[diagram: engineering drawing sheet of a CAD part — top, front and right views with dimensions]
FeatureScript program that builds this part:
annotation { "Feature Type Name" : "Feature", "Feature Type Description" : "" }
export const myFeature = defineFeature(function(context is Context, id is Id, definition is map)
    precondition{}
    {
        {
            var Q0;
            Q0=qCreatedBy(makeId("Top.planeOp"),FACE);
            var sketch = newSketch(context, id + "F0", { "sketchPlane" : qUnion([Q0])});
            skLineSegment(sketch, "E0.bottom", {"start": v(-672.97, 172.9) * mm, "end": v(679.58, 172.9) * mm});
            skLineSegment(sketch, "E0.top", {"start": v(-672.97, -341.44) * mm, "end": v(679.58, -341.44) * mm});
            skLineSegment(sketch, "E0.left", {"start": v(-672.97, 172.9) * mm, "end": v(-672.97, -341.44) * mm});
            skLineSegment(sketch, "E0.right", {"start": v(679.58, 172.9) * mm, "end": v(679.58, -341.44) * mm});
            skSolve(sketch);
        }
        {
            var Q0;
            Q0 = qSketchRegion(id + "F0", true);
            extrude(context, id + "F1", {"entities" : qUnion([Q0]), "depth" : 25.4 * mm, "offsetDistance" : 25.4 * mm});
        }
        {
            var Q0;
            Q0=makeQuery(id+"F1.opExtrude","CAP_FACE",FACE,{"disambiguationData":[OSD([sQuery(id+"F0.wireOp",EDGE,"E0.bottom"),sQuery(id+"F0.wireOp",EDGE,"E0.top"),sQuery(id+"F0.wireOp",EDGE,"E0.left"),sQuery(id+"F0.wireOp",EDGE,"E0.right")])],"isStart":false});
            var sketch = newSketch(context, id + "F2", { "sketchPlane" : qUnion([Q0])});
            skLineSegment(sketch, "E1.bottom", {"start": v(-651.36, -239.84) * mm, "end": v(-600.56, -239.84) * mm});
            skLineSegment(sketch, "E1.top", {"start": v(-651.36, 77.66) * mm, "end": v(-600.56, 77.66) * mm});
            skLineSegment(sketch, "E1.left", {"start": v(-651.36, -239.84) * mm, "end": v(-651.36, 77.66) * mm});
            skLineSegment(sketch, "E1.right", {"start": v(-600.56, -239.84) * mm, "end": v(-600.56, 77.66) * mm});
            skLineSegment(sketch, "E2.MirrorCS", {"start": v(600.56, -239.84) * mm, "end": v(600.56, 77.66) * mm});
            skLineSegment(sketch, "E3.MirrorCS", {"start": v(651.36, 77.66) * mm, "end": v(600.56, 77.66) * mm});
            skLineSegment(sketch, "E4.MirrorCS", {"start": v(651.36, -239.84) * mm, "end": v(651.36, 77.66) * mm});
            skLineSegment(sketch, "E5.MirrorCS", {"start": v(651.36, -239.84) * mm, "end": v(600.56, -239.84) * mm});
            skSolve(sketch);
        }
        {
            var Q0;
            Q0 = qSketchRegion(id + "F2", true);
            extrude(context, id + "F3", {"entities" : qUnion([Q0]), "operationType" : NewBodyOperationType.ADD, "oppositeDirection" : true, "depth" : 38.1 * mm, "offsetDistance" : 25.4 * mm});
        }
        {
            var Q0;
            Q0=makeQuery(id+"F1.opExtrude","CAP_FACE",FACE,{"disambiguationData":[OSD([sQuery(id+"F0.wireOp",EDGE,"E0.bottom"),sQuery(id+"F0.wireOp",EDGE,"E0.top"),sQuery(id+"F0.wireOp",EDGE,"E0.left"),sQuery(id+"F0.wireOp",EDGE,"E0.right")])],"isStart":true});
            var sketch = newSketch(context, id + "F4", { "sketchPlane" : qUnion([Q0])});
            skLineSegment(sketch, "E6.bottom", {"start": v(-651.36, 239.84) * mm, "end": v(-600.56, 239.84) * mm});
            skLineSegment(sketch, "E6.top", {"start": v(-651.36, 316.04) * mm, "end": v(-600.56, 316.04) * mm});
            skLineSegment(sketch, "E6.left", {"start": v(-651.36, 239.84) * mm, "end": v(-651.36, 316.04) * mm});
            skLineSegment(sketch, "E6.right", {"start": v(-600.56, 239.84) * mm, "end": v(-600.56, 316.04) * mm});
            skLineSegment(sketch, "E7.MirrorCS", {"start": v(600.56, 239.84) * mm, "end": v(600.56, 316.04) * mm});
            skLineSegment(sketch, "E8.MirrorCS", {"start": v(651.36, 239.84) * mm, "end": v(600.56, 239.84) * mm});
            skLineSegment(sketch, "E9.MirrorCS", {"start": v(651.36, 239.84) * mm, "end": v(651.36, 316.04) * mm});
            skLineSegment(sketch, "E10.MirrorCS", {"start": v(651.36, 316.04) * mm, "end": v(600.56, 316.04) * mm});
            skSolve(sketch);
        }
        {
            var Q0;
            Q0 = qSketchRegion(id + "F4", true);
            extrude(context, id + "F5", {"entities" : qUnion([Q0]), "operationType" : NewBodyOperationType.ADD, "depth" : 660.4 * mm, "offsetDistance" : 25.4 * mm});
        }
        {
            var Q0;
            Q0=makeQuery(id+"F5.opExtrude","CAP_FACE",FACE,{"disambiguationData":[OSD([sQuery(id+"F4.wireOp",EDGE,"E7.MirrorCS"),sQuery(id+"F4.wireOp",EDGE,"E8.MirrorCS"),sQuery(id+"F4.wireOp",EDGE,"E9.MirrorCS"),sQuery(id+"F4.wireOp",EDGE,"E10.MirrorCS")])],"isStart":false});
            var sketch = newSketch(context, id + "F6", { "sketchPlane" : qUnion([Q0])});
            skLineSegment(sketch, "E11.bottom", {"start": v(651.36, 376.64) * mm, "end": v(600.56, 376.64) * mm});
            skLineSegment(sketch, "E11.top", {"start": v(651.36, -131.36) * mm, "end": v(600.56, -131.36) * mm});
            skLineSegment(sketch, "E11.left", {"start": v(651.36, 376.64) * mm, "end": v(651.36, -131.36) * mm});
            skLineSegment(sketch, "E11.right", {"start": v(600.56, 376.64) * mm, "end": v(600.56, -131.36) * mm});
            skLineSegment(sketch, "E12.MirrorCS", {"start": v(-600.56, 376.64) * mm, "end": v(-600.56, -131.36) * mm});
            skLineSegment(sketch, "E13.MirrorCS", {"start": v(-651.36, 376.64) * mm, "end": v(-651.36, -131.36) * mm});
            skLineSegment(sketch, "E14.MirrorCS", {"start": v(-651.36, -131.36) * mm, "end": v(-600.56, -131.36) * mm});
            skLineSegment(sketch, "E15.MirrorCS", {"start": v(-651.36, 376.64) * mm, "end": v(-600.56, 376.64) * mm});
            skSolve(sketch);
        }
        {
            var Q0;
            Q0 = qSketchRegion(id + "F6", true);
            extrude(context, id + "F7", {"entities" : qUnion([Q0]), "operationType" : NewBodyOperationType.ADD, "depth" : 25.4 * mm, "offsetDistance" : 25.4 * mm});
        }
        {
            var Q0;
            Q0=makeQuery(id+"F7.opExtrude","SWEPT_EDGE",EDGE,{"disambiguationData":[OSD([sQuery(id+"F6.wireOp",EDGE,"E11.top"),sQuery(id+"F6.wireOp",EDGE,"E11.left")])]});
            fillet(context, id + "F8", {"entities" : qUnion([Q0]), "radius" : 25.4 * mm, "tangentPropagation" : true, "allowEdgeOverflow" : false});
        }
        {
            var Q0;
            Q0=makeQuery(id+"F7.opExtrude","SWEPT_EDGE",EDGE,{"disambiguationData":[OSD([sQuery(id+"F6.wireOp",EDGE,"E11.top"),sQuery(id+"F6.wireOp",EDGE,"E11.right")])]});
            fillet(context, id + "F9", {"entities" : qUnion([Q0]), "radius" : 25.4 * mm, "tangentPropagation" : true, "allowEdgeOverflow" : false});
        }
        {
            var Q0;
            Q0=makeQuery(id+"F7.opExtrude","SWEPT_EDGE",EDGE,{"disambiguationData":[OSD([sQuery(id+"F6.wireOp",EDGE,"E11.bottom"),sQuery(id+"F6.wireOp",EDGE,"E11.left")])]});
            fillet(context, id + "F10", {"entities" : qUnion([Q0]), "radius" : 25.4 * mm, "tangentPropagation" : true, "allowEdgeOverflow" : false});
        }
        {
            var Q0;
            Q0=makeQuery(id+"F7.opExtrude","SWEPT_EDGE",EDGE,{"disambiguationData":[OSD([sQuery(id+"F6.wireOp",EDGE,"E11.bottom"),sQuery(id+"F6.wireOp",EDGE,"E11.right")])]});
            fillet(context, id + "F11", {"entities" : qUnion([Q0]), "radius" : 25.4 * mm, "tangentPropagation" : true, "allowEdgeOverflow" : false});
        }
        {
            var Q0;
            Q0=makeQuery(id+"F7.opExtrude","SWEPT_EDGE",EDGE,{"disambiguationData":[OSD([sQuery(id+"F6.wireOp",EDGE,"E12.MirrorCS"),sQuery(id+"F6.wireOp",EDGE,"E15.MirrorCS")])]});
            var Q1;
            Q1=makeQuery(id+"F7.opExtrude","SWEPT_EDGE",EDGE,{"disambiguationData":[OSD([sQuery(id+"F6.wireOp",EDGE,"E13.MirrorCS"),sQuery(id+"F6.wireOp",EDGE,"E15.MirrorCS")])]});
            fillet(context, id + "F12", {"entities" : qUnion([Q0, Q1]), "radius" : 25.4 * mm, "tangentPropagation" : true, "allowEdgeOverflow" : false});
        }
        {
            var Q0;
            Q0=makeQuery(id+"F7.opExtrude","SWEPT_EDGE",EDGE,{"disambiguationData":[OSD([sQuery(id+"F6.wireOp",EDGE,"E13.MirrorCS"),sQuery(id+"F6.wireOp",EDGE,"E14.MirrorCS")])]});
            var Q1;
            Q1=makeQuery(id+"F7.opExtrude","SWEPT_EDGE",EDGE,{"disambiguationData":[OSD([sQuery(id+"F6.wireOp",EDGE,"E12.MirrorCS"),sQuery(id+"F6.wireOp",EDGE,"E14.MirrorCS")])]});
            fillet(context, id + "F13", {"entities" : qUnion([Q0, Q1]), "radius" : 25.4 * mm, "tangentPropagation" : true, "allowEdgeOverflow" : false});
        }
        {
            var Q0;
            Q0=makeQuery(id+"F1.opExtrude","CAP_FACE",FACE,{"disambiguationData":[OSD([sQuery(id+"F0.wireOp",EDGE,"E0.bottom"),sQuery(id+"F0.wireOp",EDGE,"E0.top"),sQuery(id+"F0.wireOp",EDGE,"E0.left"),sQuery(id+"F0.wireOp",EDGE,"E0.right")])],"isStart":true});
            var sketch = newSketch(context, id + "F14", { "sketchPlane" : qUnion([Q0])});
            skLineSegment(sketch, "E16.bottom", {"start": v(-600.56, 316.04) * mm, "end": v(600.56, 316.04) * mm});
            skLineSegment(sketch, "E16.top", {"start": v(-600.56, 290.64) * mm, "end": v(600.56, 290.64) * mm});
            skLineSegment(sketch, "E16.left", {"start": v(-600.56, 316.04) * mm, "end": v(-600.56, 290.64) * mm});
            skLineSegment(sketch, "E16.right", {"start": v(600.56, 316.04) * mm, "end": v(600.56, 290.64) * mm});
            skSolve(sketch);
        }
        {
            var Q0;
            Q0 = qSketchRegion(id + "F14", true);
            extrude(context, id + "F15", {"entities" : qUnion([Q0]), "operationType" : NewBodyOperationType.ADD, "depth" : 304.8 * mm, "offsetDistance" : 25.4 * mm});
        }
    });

» **SCHRIFTLICHE AUFGABE**
Sammeln Sie alle Zeilen der Datensätze, in denen die Zeichenfolge „qSketchRegion“ vorkommt, und geben Sie diese Zeilen unverändert wieder.

» **LÖSUNG DER AUFGABE**
            Q0 = qSketchRegion(id + "F0", true);
            Q0 = qSketchRegion(id + "F2", true);
            Q0 = qSketchRegion(id + "F4", true);
            Q0 = qSketchRegion(id + "F6", true);
            Q0 = qSketchRegion(id + "F14", true);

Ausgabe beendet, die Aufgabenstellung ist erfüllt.